Having made the short trip home from the Burbank airport, I was met with a note on the door from my brother: “let me know if you want to have dinner at Playa ASAP.” On the heels of two consecutive 10+ course dinners, I didn’t think I would be able to do a third. After resting for a bit, though, I told my brother I would join him; in addition to getting a chance to catch up, it seemed like good training for what awaits me in New York a couple weeks from now.
Playa is a John Sedlar restaurant, but the kitchen is run by chef de cuisine Kevin Luzande, once a classmate of my brother’s in elementary school, who I first met while having dinner at Mezze a month earlier.
Arriving right on time for our 6pm reservation, we were seated at a two-top amid the closely spaced tables, which conduce to conversations with neighbors, and handed menus to peruse. In the minutes that followed my brother tried to get a hold of Kevin but couldn’t do so quickly enough. Karen, our gray-dress-donning server, came by to explain the menu. As we stalled, waiting for Kevin, Karen must have deduced that we were unaccustomed to eating in respectable establishments and proceeded to not only tell us how to order, but also made a point of leaning over my shoulder and reading her favorite dishes off of the menu. That was unusual, I thought, for never before have I been pegged as illiterate. In her defense I was dressed in clothes that looked as if I had slept in them, and my hair was more straggly than usual.

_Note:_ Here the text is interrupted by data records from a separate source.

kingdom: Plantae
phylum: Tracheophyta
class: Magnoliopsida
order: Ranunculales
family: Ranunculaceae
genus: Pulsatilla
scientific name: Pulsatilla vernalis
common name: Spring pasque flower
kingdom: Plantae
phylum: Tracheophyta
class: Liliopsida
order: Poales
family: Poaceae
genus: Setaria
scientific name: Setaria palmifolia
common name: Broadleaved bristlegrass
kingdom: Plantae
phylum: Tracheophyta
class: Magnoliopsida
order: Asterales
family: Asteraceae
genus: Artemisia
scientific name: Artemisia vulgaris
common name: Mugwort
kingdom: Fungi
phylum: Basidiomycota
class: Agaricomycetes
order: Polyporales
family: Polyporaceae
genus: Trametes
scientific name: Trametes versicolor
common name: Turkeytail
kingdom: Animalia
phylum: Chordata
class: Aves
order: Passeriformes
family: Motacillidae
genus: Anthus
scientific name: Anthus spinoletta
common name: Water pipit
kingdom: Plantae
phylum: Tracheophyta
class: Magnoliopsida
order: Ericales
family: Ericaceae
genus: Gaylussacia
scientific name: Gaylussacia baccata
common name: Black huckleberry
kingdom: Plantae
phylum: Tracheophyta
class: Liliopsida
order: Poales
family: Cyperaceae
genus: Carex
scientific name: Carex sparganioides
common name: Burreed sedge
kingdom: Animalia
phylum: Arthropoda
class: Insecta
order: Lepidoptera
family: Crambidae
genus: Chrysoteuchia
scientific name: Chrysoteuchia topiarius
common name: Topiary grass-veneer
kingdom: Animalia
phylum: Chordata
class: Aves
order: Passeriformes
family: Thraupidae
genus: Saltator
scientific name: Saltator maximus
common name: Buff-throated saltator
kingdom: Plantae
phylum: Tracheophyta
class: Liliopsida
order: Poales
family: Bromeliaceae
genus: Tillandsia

Fortunately, Kevin then appeared at our table with superhero-like swiftness and assured Karen that he would be making the menu selections for us. To accompany the food, my brother ordered a Granny Smith apple-tinged 2007 Casa Marin Riesling.
Kevin started us off with a series of maize cakes, each more delicious than the next: (1) fresh burrata, salsa verde, arugula, amaranth and pepitas (2) wild mushrooms, olive-black garlic-mushroom “soil,” porcini foam and l’explorateur cheese, (3) caramelized, oven-dried and pickled cauliflower with a curry vinaigrette and (4) pork belly, chile-lime jicama, mango pickle, masala, chana crisp and raita. The plates were streaming from the kitchen with such alacrity (and my brother and I were dithering on how best to share) that Kevin exhorted us to “hurry up–pick it up and eat it like a taco.”
Next out were (1) spicy chili rellenos brimming with a sweet amalgam of crab and corn in a flavorful soy-ginger-scallion sauce and (2) a satisfying salad of arugula with grapefruit supremes, grilled endive, haricot vert, toasted pinenuts and a cumin vinaigrette. When Kevin came by our table, he apologized for the latter, saying ” I sent that out by mistake.” We both assured him that there was nothing for which he needed to apologize.
After giving us a ten minute break, Kevin continued the procession of plates with three outstanding dishes: (1) an octopus salad–the cephalopod is braised, gently poached in duck fat and finally grilled–with arugula, palm hearts, scallions, oven-dried cherry tomatoes, oven-dried red onion, (2) a crisp-skinned sea bass with a warm panna cotta and five sauces–romesco, chimichurri, verde, ají amarillo, ají panca–and (3) delicious, if slightly messy, arepas filled with grilled shrimp, mangoes and chilies.
The final savory course was a beef tenderloin with wild-mushroom duxelles dumpling and a chipotle béarnaise along with a side of oven roasted cauliflower. I thought the beef was overdressed, but that comes down to preferences, as I err on the side of finishing proteins with a few flecks of Maldon rather than a viscous sauce.
After all of the spice and acidity, I found myself craving something sweet and Kevin delivered with (1) a brûléed bread pudding with tropical fruit, (2) a vanilla cake with strawberries, pomegranate and strawberry-anise sorbet in a cava consommé and (3) a cherry coke sorbet.
Having finished dessert, we headed back to the kitchen to thank Kevin and to watch him run the pass for a couple of minutes before heading off to Red Medicine. There, we pulled up stools at the bar, struck up a conversation with Chris, one of the friendly bartenders, and culled the menu for new dishes. My brother’s eyes gravitated toward a foie gras dish with, inter alia, beets, green strawberries and chicory that Chris described as “like a torchon,” while I settled on a Muscat-based dessert and an old favorite, the bitter chocolate. As all three plates arrived in quick succession, we both plunged our forks into the artful foie gras. With my first bite, however, my mouth filled with discontent as there was an astringency so off-putting that I refrained from a second bite. I’ve since learned that I am distinctly in the minority in disliking this dish as chefs across the county from Rick Bayless to Wylie Dufresne and at least one yelper have lauded it; that’s fine with me, for there are plenty of other items at Red Medicine to keep me thrilled for days.